A Vara de Execuções Penais do Rio de Janeiro cancelou o benefício de liberdade condicional do goleiro Bruno Fernandes nesta quinta-feira, dia 5 de março, e ordenou que ele seja preso novamente para cumprir pena no regime semiaberto. Bruno, que tem 41 anos, recebeu uma condenação de mais de 22 anos de prisão pelos crimes de homicídio, esconder o corpo, sequestro e manter em cárcere privado Eliza Samudio, com quem teve um filho chamado Bruninho. O crime aconteceu em 2010 e ele foi preso em 2013, passando para o regime semiaberto em 2019 e obtendo a liberdade condicional em janeiro de 2023.
A nova ordem de prisão aconteceu porque o ex-jogador desobedeceu as regras da Justiça ao viajar para o estado do Acre no dia 15 de fevereiro sem pedir permissão, sendo que ele era proibido de sair do Rio de Janeiro.
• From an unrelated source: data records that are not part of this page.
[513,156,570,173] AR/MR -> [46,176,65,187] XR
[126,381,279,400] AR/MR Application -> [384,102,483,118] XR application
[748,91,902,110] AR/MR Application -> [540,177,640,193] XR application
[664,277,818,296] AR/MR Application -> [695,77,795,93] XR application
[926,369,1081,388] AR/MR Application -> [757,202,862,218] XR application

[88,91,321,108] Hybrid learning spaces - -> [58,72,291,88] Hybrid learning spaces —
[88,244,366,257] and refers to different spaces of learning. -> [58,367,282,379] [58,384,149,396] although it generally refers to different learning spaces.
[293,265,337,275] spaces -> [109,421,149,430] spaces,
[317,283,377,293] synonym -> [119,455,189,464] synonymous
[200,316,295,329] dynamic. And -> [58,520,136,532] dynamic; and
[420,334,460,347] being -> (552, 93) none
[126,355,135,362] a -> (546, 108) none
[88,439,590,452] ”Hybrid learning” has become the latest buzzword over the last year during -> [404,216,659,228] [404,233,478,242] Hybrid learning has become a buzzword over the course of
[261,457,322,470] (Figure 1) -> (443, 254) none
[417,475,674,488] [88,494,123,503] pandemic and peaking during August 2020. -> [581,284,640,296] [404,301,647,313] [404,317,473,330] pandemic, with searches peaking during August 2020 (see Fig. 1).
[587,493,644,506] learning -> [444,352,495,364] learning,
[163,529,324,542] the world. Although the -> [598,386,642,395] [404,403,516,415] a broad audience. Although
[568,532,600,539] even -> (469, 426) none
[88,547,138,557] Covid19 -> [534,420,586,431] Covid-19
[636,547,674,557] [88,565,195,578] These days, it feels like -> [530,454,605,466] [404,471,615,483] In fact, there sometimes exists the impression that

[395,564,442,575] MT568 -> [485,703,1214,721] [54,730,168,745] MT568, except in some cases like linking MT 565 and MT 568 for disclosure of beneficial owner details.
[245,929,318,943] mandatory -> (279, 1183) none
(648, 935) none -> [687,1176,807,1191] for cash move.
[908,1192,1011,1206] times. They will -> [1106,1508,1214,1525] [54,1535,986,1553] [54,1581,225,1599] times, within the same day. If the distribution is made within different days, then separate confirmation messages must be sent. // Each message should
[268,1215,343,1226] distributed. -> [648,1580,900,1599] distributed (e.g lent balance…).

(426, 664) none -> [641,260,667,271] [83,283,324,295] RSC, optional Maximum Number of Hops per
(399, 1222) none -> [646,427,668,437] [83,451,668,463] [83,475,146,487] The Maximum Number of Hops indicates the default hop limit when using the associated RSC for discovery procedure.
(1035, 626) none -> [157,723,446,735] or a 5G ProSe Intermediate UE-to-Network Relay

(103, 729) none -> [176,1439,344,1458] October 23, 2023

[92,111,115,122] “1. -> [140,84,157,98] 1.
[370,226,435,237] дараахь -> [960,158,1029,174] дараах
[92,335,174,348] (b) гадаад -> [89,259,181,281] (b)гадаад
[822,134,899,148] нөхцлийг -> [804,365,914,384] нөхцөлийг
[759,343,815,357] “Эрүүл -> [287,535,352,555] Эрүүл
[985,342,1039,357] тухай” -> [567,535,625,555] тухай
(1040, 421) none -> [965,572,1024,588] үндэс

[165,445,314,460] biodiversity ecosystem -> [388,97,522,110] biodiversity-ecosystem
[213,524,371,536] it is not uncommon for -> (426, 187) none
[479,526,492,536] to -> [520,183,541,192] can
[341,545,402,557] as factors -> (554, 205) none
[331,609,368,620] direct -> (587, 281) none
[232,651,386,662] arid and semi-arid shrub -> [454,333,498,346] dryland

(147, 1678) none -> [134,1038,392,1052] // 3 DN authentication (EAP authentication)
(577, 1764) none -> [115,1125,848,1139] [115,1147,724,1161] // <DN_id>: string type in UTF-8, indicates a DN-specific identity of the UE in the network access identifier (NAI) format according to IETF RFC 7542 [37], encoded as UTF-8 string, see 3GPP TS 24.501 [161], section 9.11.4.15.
O juiz Rafael Estrela Nóbrega afirmou que a atitude do atleta mostrou falta de cuidado com o benefício recebido, já que ele conhecia todas as obrigações que precisava seguir. No final de janeiro, Bruno também tinha publicado fotos em uma rede social durante uma visita ao estádio do Maracanã para ver um jogo do Flamengo.
Os advogados de Bruno confirmaram a decisão e explicaram que ele mora atualmente em Cabo Frio, embora o processo corra na capital. A defesa informou que vai entrar com um recurso e que pretende pedir que o regime semiaberto continue sendo cumprido em casa, como acontecia antes. No regime semiaberto comum, o preso pode trabalhar fora durante o dia se a Justiça deixar, mas precisa dormir na cadeia. Recentemente, Bruno tentava voltar a jogar futebol e apareceu em postagens de um time amador de Ribeirão das Neves, em Minas Gerais, após ter jogado por pouco tempo no Vasco do Acre.